• [Textauszug]:
════════════════════

ENDLICH werden sie gebraucht, „die Linken“. Ein leibhaftiger Minister ruft nach „den Linken“. LINKS UM IN DIE BUNDESWEHR! Volker Rühe will mehr Linke in der Bundeswehr. Dafür will er in der taz und dem Vorwärts inserieren lassen. Das könnte dann unter der Überschrift „JA, LINKS SEIN“ so aussehen: Links sein in der bundesdeutschen Gesellschaft bedeutete bisher häufig außerhalb zu stehen. Wir wollen nun „junge Menschen mit demokratischer Grundhaltung zum Wehrdienst ermuntern“.
Wir wollen gemeinsam eine Armee aller Deutschen schaffen. Eine Armee nicht nur der Sachsen, Mecklenburger, Bayern und Saarländer, nein auch eine Armee der Linken. Laßt uns gemeinsam „für eine republikanische Armee streiten, die sich als Teil einer zivilen Gesellschaft versteht und ihre Werte teilt“.
Besonders nötig sind Linke um gegen die Einzelfälle der Rechten ein Gegengewicht aufzubauen. Allein schaffen wir das bisher nämlich nicht. „Die Bundeswehr ist ein ‚Spiegelbild der Gesellschaft‘, aber sie soll noch mehr ein Spiegelbild der Gesellschaft werden“.

════════════════════

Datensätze
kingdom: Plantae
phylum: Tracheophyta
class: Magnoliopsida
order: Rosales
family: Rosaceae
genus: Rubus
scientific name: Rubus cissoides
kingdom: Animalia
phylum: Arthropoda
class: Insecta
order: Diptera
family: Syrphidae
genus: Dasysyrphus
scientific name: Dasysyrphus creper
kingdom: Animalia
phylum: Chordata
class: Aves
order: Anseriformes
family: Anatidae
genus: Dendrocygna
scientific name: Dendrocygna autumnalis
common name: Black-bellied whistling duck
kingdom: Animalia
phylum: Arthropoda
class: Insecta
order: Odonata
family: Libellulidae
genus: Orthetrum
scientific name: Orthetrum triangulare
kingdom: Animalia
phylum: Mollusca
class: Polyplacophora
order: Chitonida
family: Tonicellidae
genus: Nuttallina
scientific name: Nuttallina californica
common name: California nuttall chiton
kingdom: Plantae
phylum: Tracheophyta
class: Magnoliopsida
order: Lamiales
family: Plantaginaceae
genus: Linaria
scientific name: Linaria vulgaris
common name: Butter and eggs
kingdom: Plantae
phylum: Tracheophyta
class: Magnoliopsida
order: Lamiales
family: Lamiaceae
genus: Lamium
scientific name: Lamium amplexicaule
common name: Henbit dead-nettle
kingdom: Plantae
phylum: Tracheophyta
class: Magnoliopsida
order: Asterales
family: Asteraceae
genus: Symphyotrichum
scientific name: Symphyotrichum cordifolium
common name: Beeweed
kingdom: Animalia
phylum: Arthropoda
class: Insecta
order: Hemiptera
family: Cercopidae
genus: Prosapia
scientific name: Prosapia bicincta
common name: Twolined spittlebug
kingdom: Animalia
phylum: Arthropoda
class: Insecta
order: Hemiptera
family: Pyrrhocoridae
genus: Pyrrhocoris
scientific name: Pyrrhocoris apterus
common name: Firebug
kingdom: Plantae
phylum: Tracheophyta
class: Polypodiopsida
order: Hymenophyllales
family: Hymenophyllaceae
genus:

════════════════════

• [Aufgabe 1]:
In welchen Zeitungen will Volker Rühe laut dem Textauszug Anzeigen schalten lassen?
• [Aufgabe 2]:
Der Textauszug zählt Bewohner deutscher Regionen auf, aus denen die Armee nicht nur bestehen soll. Nenne sie alle.
• [Aufgabe 3]:
Schreib den Textauszug über Rühes Werbung um Linke für die Bundeswehr weiter, nach seinem letzten Satz.
Die Datensätze haben mit dem Textauszug nichts zu tun.

• [Antwort 1]:
In der taz und im Vorwärts.

• [Antwort 2]:
Sachsen, Mecklenburger, Bayern, Saarländer

• [Antwort 3]:
Zentral ist und da können wir Klartext reden: Wir wollen die Werte dieser zivilen Gesellschaft in alle Welt tragen. Notwendig ist „die Einflußnahme auf internationale Institutionen und Prozesse im Sinne unserer Interessen und gegründet auf unsere Wirtschaftskraft, unseren militärischen Beitrag und vor allem unsere Glaubwürdigkeit als stabile handlungsfähige Demokratie“. Und wer ist dafür besser geeignet als unsere Soldaten. Sie sind ordentlich gekleidet und vermitteln gleich einen guten Eindruck von Deutschland. Dabei ist wichtig, daß Deutschland auch von Soldaten mit linker Gesinnung in aller Welt repräsentiert wird, die Rechten allein geben doch einen etwas schiefen Eindruck. „Es kann zu Kampfhandlungen kommen“, „es kann Tote geben“, Deutschland muß in Bosnien, Kroatien, Kuwait, Namibia, Gambia, Burundi, Birma oder auf dem Kaukasus verteidigt werden. Wir wollen, daß der bundesdeutschen Gesellschaft nicht nur Rechte und Unpolitische im Kampfe um die „Aufrechterhaltung des freien Welthandels und des Zugangs zu Rohstoffen“ wegsterben. Das gäbe ein ganz schiefe politische Entwicklung an der Heimatfront, der erneute Dolchstoß droht!
Wenn nun auch die Linken in der Bundeswehr sind, können endlich bei Familienfeiern alle was beitragen zu den Erzählungen aus dem Leben unter Soldaten und von Krieg und Manövern. Na, ja ein Teil der Vatergeneration muß beiseitestehen, sie haben die Schule der Nation einfach verpaßt. So schafft die Maßnahme „Linke in die Bundeswehr“ eine neue gesellschaftliche Klammer. Die politischen Diskussionen werden in ihrer Schärfe abnehmen, schließlich kennt man sich ja aus der Bundeswehr. Eine Nation, eine Gesellschaft, eine Armee. So geht endlich der Ruck durch die bundesdeutsche Gesellschaft, den sich Herzog so wünscht.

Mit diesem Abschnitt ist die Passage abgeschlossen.